そして、そのまま…僕を抱っこして、ベッドまで運びながら…こう答えてくれた。
「…たまに、ある。」
へえ…
「例えば…どんな時…」
僕をベッドに下ろす彼の頬を掴んで、そう尋ねた。
そんな僕を見つめた直生さんは、瞳を細めて…そのまま、僕にチュッとキスをした。
そして、隣にゴロンと寝転がって…頬杖をつきながらこう言った。
「そうだな…疲れた時…」
「へえ…」
僕は、天井を見つめながら…そんな気の抜けた答えを返した。
でも、ふと、体を起こして直生さんを見つめたまま、首を傾げて続けて聞いたんだ。
「じゃあ…どうやって、思い直しているのぉ…?」
すると、彼は、僕の胸を押さえてベッドに寝かせ直して、お腹の上をポンポンしながら、こう言った。
「…いつの間にか…続けてる…」
へえ…
「じゃあ…もし、やめたら…何をしようと思ってるの?」
そんな僕の問いかけに、直生さんはクスクス笑うと…僕の頬を撫でながらこう言った。
「…そうだな、ちょっと前は…ストリッパーのヒモになろうと思ってたけど…。

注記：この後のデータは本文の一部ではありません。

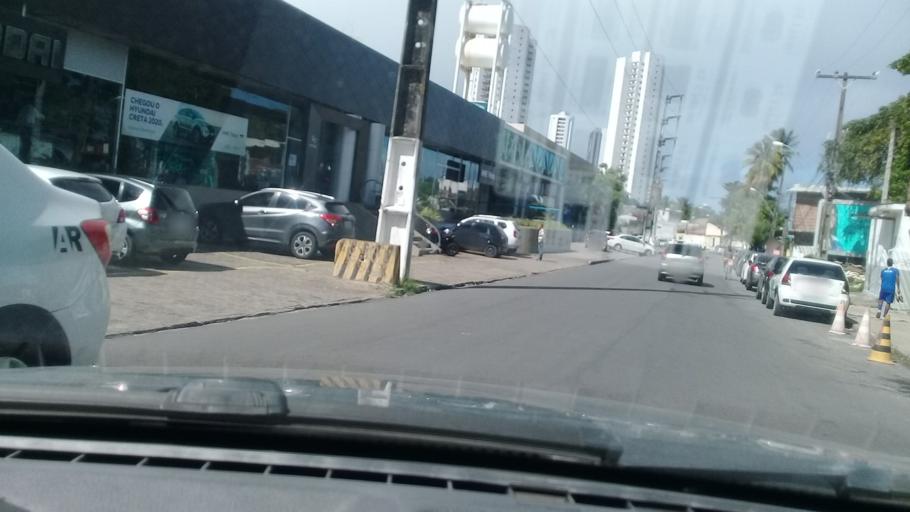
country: BR
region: Pernambuco
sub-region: Recife
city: Recife
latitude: -8.0652
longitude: -34.9080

今は、豪ちゃんの畑を、手伝おうかなって思ってる…」
わぁ…!!
直生さんの言葉に満面の笑顔になった僕は、彼に抱き付いて言った。
「じゃあ…!大きなかぼちゃを植えても、大丈夫だね?ふふぅ!」
すると、直生さんは僕をギュッと抱きしめて…背中をトントン叩いて…こう言った。
「…もう、寝なさい…」
「はぁい…」
やっぱり…!
ほっくんと先生のお友達…直生さんと、伊織さんは…とっても優しい人たちだった。